TL;DR: Lisp In Small Pieces will get you up to speed much faster than Essentials of Programming Languages, but you’ll benefit from owning both.

As I’ve blogged before (and have much to discuss), I’ve been working my way through Christian Queinnec’s Lisp In Small Pieces, doing the exercise mostly in Javascript Coffeescript just to prove that it can be done in something other than Scheme, and to demonstrate that, for the most part, Javascript is a decent Scheme underneath its hideous Java-“inspired” syntax. I’m just now finishing up the text of chapter four. I must say that I never read a textbook this closely when I was a (presumably, therefor, terrible) university student. I’ve read and re-read each chapter to make sure I got what was being said before moving on.

Out of curiosity last night I also picked up my copy of Daniel Friedman’s Essentials of Programming Languages, which has been languishing on my shelf for about a year after I scored it at a used bookstore for cheap. It’s the second edition. I read through chapter two.

LiSP gets you into the nuts and bolts of interpretation and scope exceptionally quickly, whereas Essentials really wants you to understand the math and theory first. The result is that Essentials teaches you two different languages: the first is the language you’re going to create, and the second is the mathematical language you’re going to use to describe what you’ve created. LiSP doesn’t care much about the latter.

Quinnec will give you the vocabulary, but you won’t need it so much as you will need the code and your understanding of it. Eventually, you’ll come to appreciate the way you keep and maintain an environment, how you manage the stack and how you reference count within it, how side-effects are incorporated into the language and why they matter.

Oddly, by the time you’re 120 pages into both (about 1/4 of the way in), you’ve mostly got everything you need, but Quinnec makes you feel as if you’re ready to write useful DSLs and interpreters. Friedman is still hiding his map in his coat pocket and it’s not clear where you’re going from the text.

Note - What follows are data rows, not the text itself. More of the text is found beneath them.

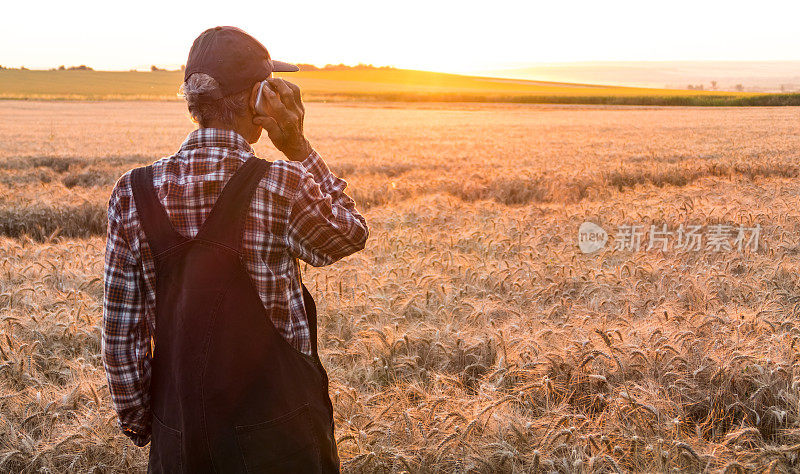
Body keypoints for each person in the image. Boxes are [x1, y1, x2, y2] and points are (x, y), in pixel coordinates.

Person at [101, 26, 368, 472]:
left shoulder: (133, 192)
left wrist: (154, 427)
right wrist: (297, 146)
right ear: (258, 97)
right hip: (280, 435)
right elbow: (349, 234)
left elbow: (120, 332)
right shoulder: (282, 184)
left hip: (178, 434)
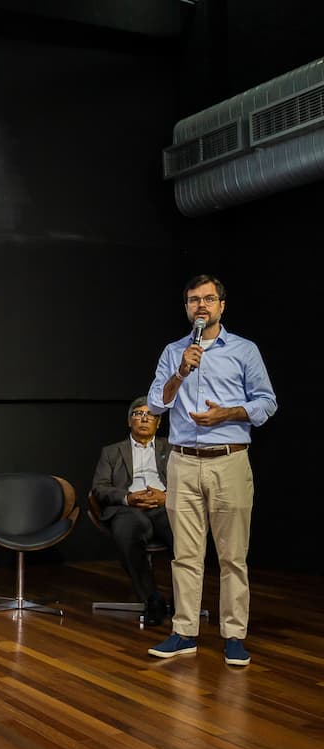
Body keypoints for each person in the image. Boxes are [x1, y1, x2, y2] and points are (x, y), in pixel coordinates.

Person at [145, 275, 277, 667]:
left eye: (207, 299)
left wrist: (229, 413)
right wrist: (182, 372)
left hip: (229, 459)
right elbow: (156, 403)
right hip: (183, 461)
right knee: (185, 554)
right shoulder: (174, 352)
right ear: (186, 308)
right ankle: (184, 632)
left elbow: (267, 403)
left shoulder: (244, 350)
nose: (200, 306)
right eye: (192, 300)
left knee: (233, 556)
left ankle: (234, 636)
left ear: (221, 305)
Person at [91, 397, 174, 626]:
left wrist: (167, 497)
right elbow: (99, 487)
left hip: (164, 506)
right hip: (127, 509)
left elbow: (188, 483)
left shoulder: (173, 448)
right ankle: (151, 599)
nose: (144, 418)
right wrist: (127, 498)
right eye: (138, 414)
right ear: (129, 421)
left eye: (150, 415)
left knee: (186, 534)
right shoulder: (111, 452)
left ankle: (182, 599)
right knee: (129, 530)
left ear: (158, 423)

As I’ve pointed out, I’m hacking Quinnec’s code in Coffeescript, and Quinnec’s writing and examples make that feel like a viable option. Friedman seems excessively married to Scheme; not only are his examples in Scheme, but he emphasizes how perfect Scheme is to the research project his book represents and feels dismissive of any other approach.

Essentials is still a good book to have. Read Chapter 6 after reading LiSP Chapter 3: it’s all about continuation passing, and by chapter 3 of LiSP you’ve already written three CPS-based interpreters. Chapter 7 of Essentials covers type systems, which LiSP never really delves into with any depth. You might want to read Essentials Chapter 7 after you’ve finished LiSP sufficient to have a working Lisp, one that you can verify and validate by working you’re way through Friedman’s other excellent series, The Little Schemer, The Seasoned Schemer, and The Reasoned Schemer. Whether or not you want to go all-out and get the last book, The Little Prover, is a matter of taste.